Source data
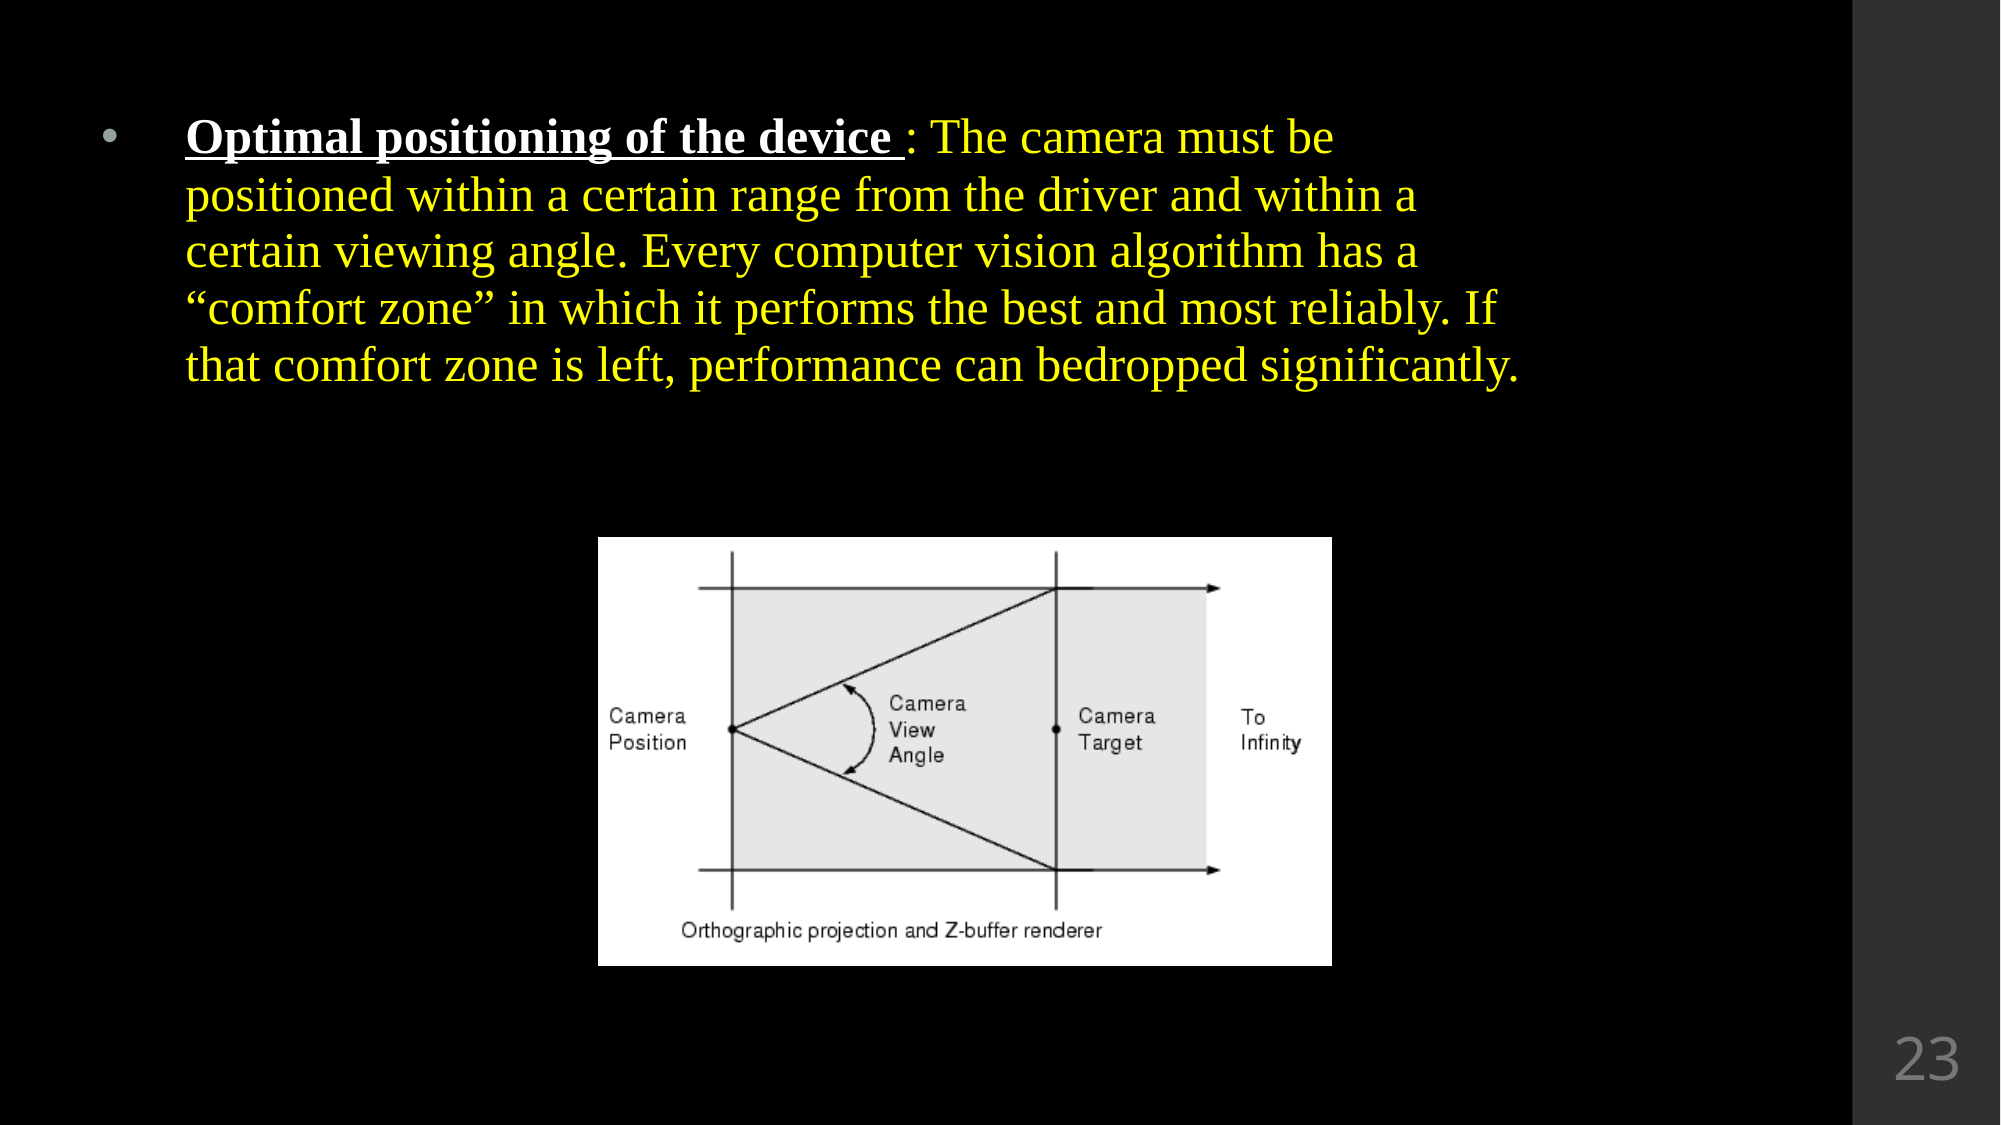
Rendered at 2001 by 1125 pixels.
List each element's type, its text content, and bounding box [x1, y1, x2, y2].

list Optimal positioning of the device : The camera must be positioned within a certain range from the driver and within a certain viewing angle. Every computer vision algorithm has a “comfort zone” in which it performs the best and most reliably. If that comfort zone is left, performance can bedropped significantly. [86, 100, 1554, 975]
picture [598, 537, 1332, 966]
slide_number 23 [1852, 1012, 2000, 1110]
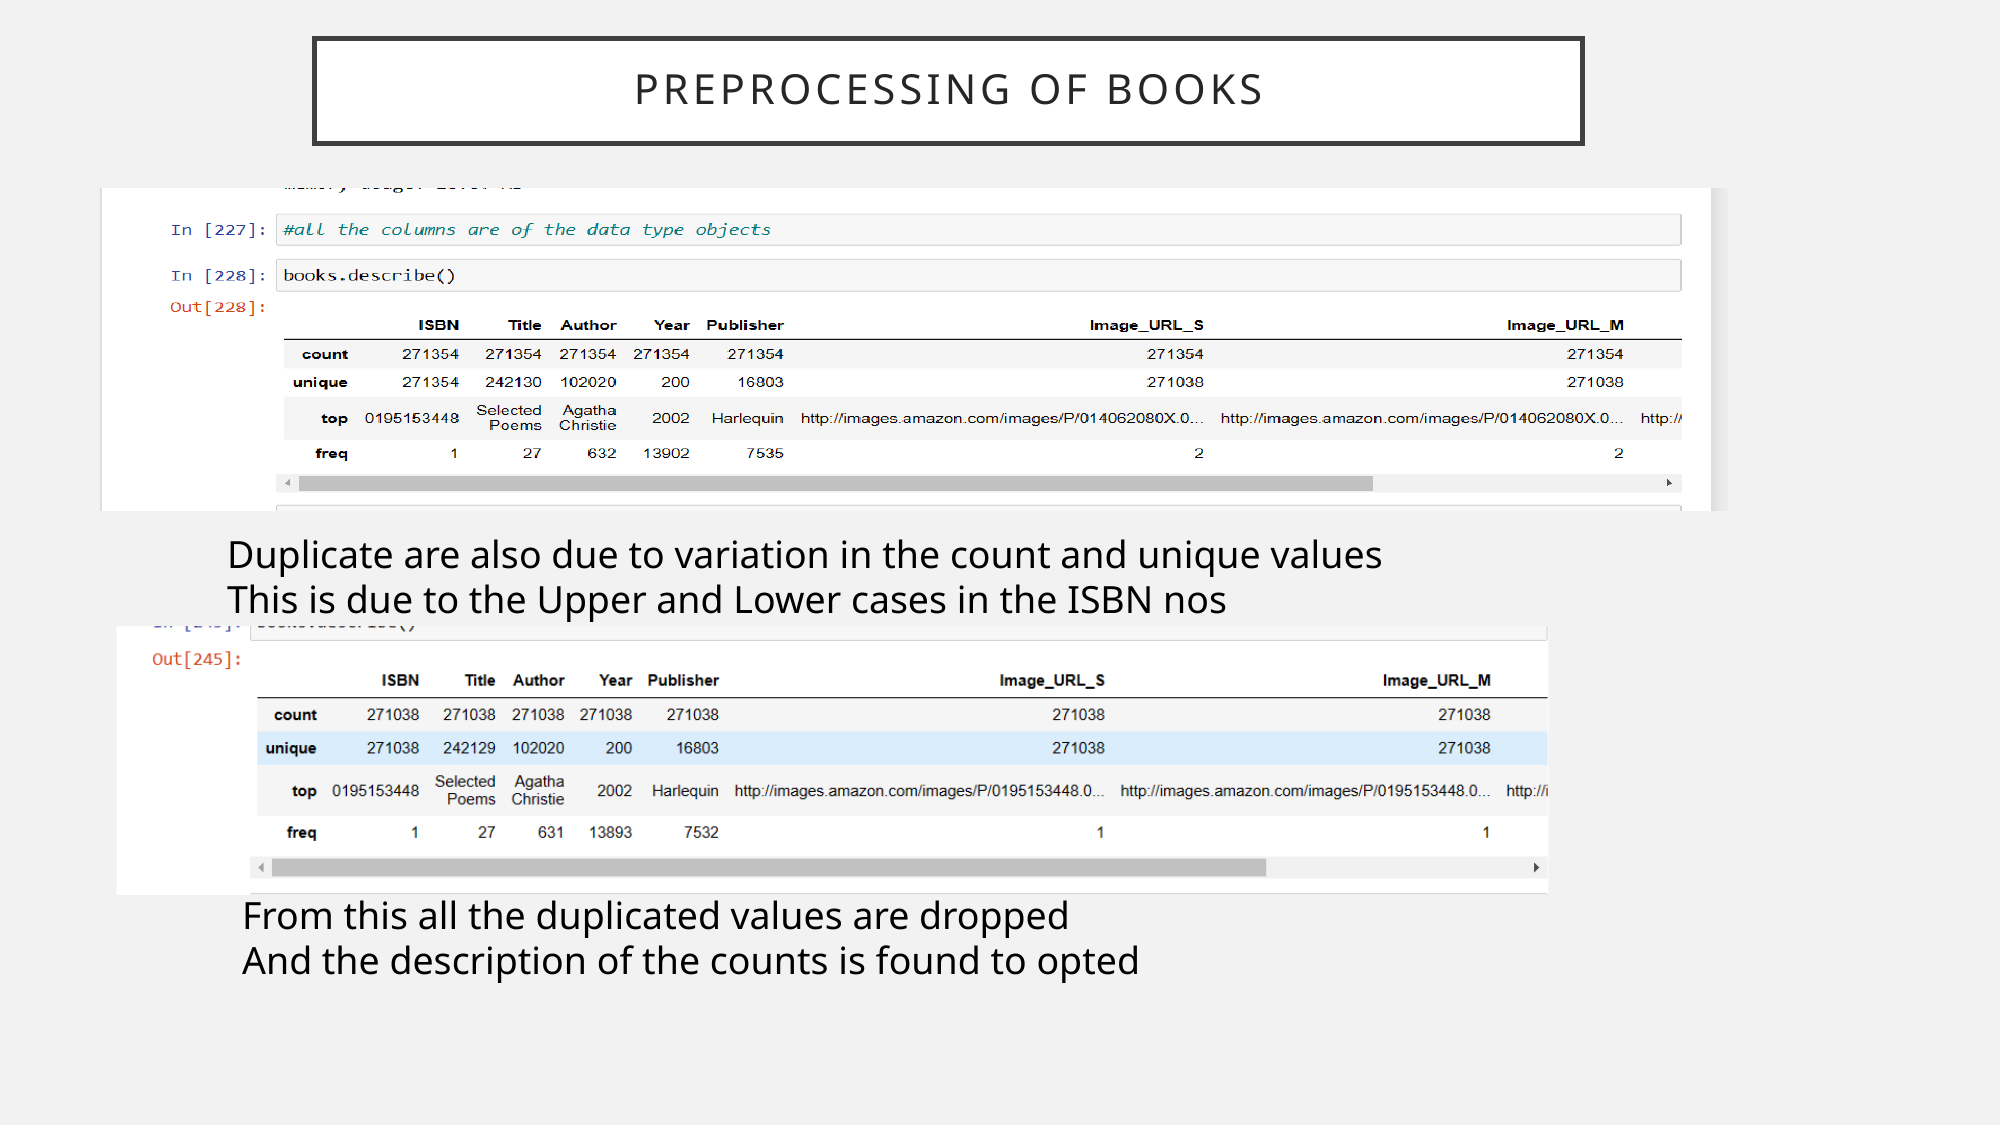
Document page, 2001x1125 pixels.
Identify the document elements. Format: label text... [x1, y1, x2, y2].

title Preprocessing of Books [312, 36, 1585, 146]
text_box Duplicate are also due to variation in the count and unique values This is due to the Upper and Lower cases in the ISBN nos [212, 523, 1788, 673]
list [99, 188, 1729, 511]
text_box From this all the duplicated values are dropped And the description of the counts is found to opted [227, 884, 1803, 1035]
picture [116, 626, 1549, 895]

WHAT THE EXERCISE ASKS: Retype all the records shown above, character for character. Omit every picture.

SOLVED PROBLEM:
Rendered at 2001 by 1125 pixels.
List each element's type, its text content, and bounding box [x1, y1, x2, y2].

list Optimal positioning of the device : The camera must be positioned within a certain range from the driver and within a certain viewing angle. Every computer vision algorithm has a “comfort zone” in which it performs the best and most reliably. If that comfort zone is left, performance can bedropped significantly. [86, 100, 1554, 975]
picture [598, 537, 1332, 966]
slide_number 23 [1852, 1012, 2000, 1110]
Document page, 2001x1125 pixels.
Identify the document elements. Format: label text... [x1, y1, x2, y2].

title Preprocessing of Books [312, 36, 1585, 146]
text_box Duplicate are also due to variation in the count and unique values This is due to the Upper and Lower cases in the ISBN nos [212, 523, 1788, 673]
list [99, 188, 1729, 511]
text_box From this all the duplicated values are dropped And the description of the counts is found to opted [227, 884, 1803, 1035]
picture [116, 626, 1549, 895]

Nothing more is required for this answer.